For alumna Debra Houry, new role at CDC is an opportunity to make a larger impact

Photo of Debra Houry

While the acute threat of COVID-19 is a vital national concern, issues like health equity, climate change, maternal mortality, and community safety also remain priorities for the Centers for Disease Control and Prevention (CDC). As new acting principal deputy director for the CDC, alumna Dr. Debra Houry (MD/MPH ’98) is well positioned to make an impact on important public health concerns. 

In this role Houry is second in command to Director Rochelle Walensky, who is the spokesperson and lead scientist for the CDC.  “I’m overseeing a lot of the non-COVID work, although certainly COVID is something I’m engaged with,” says Houry. “One of the many reasons why I was excited about this role is that now I can elevate many of these topics – drug overdose, community violence, firearm safety.”

As a former emergency physician at Grady Memorial Hospital in Atlanta, Houry was routinely faced with the impact of traumatic events in the community, along with sexually transmitted infections, heart attacks, and strokes. Her public health background had trained her to question how these events could have been prevented. 
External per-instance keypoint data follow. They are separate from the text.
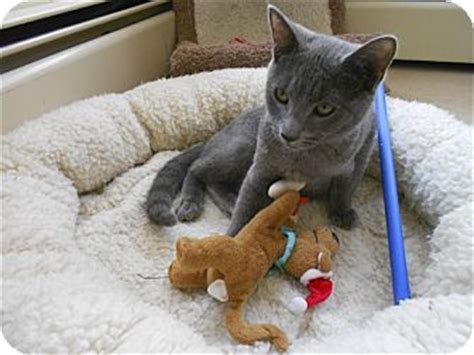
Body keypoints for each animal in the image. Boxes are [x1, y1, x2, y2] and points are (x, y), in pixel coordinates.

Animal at [144, 5, 396, 236]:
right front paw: (232, 242)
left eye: (325, 108)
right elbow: (247, 202)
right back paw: (191, 203)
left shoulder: (360, 152)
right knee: (197, 168)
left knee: (214, 181)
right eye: (281, 94)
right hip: (242, 145)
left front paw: (342, 212)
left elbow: (345, 188)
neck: (306, 156)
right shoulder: (261, 168)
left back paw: (230, 202)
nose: (288, 134)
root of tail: (215, 136)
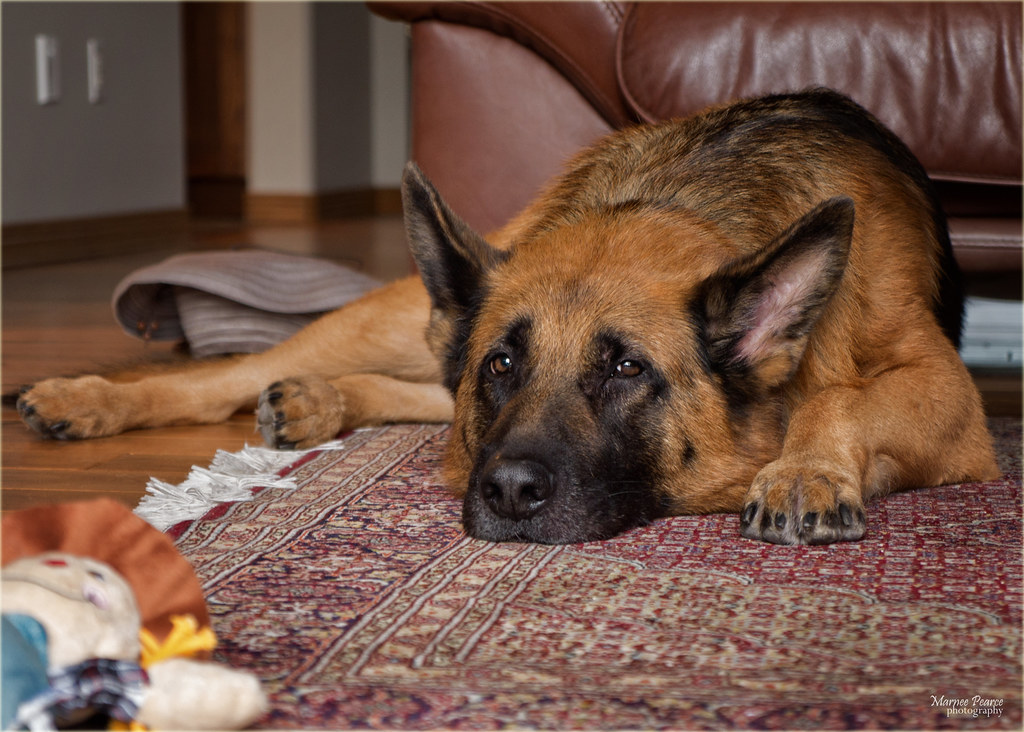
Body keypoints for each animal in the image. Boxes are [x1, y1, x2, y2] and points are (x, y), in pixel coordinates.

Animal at [16, 90, 995, 544]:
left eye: (626, 368)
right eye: (504, 365)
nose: (511, 493)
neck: (677, 204)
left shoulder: (950, 400)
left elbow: (839, 397)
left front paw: (805, 471)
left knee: (414, 402)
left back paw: (321, 401)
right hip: (403, 311)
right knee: (232, 372)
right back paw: (88, 396)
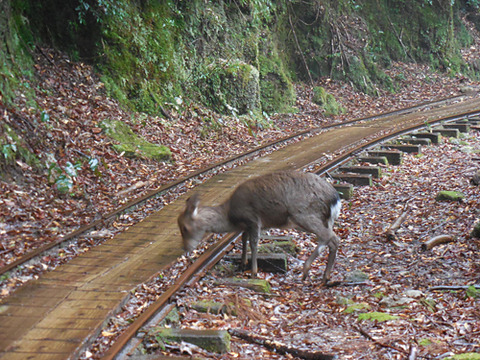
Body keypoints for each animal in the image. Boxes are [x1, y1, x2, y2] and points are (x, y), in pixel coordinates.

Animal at [179, 172, 342, 284]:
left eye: (185, 228)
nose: (186, 247)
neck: (231, 216)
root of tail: (335, 198)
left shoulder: (253, 219)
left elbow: (253, 242)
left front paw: (253, 272)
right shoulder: (246, 225)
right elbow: (243, 238)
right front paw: (243, 264)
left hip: (304, 214)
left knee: (330, 237)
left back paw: (309, 271)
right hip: (318, 220)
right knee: (330, 239)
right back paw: (323, 276)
For the past seven years, she’s had the opportunity to make that kind of impact as the director for the National Center for Injury Prevention and Control. Under her leadership, that office expanded support to prevent prescription drug overdoses and increased the number of states participating in the National Violent Death Reporting System, among other successes. 

“Having public health engrained in my brain while in med school was invaluable,” she says. “In the emergency department, after medical school, doing my training, everything I looked at was from that patient and clinical care lens, but also that public health lens.” 

“Public health and clinical medicine are really important, and Tulane combined them. If it hadn’t been a combined degree, I don’t know if I would’ve gotten my public health degree. And that was a career changer for me.” 

She feels fortunate to have been offered this new role as acting principal deputy director. “I was lucky because I loved what I was doing. Absolutely, when I look at injury and violence, and the impact it had on society,” she says. “When I was reached out to take on this acting role, it was an even greater challenge and honor. I look at all the public health issues facing our country and what I learned about when in medical school and in public health training, and this is the opportunity to really have even greater impact.”